The rank of a complex unit gain graph in terms of the matching number

TL;DR

This paper establishes bounds on the rank of the Hermitian adjacency matrix of complex unit gain graphs in terms of the graph's matching and cyclomatic numbers, extending known results from simpler graph classes.

Contribution

It generalizes existing bounds for undirected, mixed, and signed graphs to complex unit gain graphs and characterizes extremal cases.

Findings

Bounds on the rank in terms of matching and cyclomatic numbers.

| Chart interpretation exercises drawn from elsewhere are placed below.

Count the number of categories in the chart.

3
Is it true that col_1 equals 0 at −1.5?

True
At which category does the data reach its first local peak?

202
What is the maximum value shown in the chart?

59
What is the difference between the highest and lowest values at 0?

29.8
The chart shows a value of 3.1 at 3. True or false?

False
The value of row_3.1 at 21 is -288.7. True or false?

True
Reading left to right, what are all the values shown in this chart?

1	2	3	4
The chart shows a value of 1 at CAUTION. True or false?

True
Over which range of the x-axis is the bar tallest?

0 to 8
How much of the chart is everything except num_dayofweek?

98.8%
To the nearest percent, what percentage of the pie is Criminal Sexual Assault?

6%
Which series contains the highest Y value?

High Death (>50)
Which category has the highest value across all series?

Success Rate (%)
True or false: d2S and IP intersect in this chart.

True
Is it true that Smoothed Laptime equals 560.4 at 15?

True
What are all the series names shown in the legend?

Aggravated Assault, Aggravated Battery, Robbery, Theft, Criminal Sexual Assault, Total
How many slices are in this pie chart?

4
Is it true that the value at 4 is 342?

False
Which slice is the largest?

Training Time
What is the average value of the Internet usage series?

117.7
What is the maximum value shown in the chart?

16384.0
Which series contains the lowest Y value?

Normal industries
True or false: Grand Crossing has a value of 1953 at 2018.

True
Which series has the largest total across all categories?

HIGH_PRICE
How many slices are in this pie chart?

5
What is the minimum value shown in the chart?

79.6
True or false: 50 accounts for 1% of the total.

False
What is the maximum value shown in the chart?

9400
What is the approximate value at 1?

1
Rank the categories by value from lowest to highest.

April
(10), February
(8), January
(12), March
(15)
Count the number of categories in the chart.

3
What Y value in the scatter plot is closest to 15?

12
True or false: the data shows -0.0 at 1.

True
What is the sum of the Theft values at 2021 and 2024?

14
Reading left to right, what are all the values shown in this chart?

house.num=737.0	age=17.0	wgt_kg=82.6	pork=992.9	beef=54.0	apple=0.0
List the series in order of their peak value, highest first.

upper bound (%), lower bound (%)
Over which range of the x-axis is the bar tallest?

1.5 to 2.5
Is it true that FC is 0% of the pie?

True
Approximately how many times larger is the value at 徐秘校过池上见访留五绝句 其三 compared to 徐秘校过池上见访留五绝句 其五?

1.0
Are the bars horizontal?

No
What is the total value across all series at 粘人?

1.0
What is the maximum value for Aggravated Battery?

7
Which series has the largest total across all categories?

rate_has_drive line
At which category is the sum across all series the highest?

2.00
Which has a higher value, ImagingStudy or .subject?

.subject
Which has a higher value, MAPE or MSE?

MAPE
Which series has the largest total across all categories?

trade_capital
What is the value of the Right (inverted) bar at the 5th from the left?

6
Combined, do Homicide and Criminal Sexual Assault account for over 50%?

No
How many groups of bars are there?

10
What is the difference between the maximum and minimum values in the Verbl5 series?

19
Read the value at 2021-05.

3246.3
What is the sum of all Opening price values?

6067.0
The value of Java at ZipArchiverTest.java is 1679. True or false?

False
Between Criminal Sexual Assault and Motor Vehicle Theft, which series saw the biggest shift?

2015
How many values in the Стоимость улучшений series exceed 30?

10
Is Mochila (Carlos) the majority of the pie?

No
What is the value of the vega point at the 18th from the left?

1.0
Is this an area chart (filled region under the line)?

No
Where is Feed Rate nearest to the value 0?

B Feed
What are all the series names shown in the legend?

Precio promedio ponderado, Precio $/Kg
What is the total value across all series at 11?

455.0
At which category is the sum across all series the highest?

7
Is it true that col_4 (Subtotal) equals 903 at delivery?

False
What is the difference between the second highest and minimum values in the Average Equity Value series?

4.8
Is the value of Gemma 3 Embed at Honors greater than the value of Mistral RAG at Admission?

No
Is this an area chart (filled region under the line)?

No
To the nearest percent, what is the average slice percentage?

Characterization of graphs achieving extremal rank bounds.

Extension of known graph spectral results to complex gain graphs.

Abstract

A complex unit gain graph (or ${\mathbb T}$-gain graph) is a triple $\Phi=(G, {\mathbb T}, \varphi)$ (or $(G, \varphi)$ for short) consisting of a simple graph $G$, as the underlying graph of $(G, \varphi)$, the set of unit complex numbers $\mathbb{T}= \{ z \in C:|z|=1 \}$ and a gain function $\varphi: \overrightarrow{E} \rightarrow \mathbb{T}$ with the property that $\varphi(e_{i,j})=\varphi(e_{j,i})^{-1}$. In this paper, we prove that $2m(G)-2c(G) \leq r(G, \varphi) \leq 2m(G)+c(G)$, where $r(G, \varphi)$, $m(G)$ and $c(G)$ are the rank of the Hermitian adjacency matrix $H(G, \varphi)$, the matching number and the cyclomatic number of $G$, respectively. Furthermore, the complex unit gain graphs $(G, \mathbb{T}, \varphi)$ with $r(G, \varphi)=2m(G)-2c(G)$ and $r(G, \varphi)=2m(G)+c(G)$ are characterized. These results generalize the corresponding known results about undirected graphs, mixed graphs and signed graphs. Moreover, we show that $2m(G-V_{0}) \leq r(G, \varphi) \leq 2m(G)+b(G)$ holds for any subset $V_0$ of $V(G)$ such that $G-V_0$ is acyclic and $b(G)$ is the minimum integer $|S|$ such that $G-S$ is bipartite for $S \subset V(G)$.